# Product Highlight - BigBoi BlowR Mini from Ultimate Finish



## WHIZZER (Oct 25, 2005)

Touchless Car Drying For Car Care Enthusiasts.Our Price (inc VAT): £149.00










As every car care enthusiast knows, non-contact detailing methods greatly reduce the chances of putting scratches into paintwork. Whilst the wash process still requires a mitt, the drying process no longer requires a drying cloth!

Dust and dirt can become trapped in the long, absorbent fibres of drying cloths and can cause scratches when the towel is rubbed over the paint. The edges of cloths can cause marks as the towel is 'whipped' back and forth. Synthetic chamois can be ineffective in soaking up water and natural chamois can remove wax protection. Using the BigBoi BlowR Mini eliminates all these possibilities, so you never have to worry about inadvertently marking your paintwork when drying it. 
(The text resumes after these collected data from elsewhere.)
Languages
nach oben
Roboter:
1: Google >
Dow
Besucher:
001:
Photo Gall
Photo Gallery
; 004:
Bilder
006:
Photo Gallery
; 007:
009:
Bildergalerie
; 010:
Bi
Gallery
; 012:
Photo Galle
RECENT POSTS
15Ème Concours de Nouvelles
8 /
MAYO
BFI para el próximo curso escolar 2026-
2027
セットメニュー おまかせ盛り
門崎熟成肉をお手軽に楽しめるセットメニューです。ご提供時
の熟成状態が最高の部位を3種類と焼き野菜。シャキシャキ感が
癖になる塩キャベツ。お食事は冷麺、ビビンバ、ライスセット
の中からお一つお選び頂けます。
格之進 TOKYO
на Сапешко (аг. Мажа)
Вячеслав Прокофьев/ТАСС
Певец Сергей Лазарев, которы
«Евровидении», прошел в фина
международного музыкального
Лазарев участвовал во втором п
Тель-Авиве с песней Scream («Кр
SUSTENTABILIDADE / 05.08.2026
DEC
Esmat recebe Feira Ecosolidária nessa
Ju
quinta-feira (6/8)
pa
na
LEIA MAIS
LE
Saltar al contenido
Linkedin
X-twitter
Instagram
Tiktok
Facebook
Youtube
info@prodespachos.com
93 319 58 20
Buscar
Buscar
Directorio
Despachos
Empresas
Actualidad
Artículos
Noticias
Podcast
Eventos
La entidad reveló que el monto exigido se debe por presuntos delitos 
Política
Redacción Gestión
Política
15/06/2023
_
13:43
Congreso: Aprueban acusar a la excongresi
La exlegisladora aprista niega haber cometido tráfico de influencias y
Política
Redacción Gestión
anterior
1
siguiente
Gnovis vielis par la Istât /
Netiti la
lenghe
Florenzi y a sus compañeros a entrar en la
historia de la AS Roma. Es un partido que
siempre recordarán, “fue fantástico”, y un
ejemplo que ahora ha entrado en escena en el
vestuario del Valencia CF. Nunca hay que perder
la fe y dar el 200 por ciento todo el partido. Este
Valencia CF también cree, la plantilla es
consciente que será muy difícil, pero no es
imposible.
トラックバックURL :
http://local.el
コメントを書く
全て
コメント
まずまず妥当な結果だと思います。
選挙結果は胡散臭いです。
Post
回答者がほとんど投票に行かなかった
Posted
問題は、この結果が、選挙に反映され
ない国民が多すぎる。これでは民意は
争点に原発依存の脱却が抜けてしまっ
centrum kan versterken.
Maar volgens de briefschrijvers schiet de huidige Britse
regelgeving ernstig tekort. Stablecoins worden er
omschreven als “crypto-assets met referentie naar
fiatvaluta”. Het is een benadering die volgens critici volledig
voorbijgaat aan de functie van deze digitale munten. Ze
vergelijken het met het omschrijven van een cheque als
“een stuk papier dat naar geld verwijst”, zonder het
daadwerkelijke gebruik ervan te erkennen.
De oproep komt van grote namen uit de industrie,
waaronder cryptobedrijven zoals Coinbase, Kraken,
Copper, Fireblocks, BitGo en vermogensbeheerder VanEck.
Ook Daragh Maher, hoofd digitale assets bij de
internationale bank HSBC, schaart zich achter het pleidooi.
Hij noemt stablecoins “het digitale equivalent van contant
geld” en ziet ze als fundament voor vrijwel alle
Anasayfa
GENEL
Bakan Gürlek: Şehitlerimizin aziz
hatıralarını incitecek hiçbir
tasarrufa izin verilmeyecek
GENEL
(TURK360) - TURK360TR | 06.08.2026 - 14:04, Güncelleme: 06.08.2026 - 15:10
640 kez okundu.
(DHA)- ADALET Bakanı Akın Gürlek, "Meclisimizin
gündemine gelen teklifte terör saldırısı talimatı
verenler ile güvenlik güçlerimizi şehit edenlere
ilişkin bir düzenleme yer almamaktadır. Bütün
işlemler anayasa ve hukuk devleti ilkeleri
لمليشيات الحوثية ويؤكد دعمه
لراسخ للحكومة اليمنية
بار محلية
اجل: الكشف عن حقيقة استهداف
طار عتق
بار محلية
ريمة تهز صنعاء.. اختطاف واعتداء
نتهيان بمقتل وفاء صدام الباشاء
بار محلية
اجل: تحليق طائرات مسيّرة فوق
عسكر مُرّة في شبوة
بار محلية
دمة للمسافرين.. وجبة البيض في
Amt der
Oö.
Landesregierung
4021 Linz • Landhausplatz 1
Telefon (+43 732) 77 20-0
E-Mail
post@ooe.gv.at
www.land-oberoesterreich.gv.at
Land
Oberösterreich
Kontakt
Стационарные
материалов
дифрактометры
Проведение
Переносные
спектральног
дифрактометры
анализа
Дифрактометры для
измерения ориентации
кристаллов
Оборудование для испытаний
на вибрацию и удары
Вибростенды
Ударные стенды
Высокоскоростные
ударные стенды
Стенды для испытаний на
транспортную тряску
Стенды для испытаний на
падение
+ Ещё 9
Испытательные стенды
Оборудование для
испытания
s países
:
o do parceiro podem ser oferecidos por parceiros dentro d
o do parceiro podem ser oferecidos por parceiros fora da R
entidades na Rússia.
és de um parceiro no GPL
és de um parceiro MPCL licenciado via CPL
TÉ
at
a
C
The BigBoi BlowR Mini is the ideal solution for the avid car care enthusiast. Featuring the most efficient single motor in the industry, the 3000-watt motor uses heated, filtered air to chase water off paintwork, metal, glass and chrome. The blast of air forces trapped water out from behind badges, head and taillight surrounds, mirror housings and other hard to reach areas. The BlowR Mini is supplied with three interchangeable nozzles to ensure air can be directed into tight to reach areas or along channels and grooves. Choose from two wind speeds and three temperatures, depending on the task at hand.
Features & Benefits:
•Touchless drying keeps paintwork safe from scratches & swirls
•Powerful motor blasts water out of traps & away from surfaces
•Great for drying around filler caps, wheel spokes, calipers & nuts
•Dries engines & components quickly, prevents corrosion
•2-stage adjustable wind control from 72km/h up to 220km/h (45mph - 137mph)
•BigBoi Temperature Technology (BTT) - select 15, 25 or 45 degrees Celsius (°C)
•Uses filtered air - safer than using a leaf blower or pet dryer
•Use on paint, glass, wheels, chrome, fabric convertible roofs
•Supplied with 3 interchangeable nozzles
•Foam air filter included (washable & reusable)
•Attachable wheelbase available separately

http://www.theultimatefinish.co.uk/bigboi/blowr-mini.aspx


----------



## jmak (Feb 17, 2016)

Does anyone know the peak airflow rate for this? Preferably in litres/min
Thanks
Jonny


----------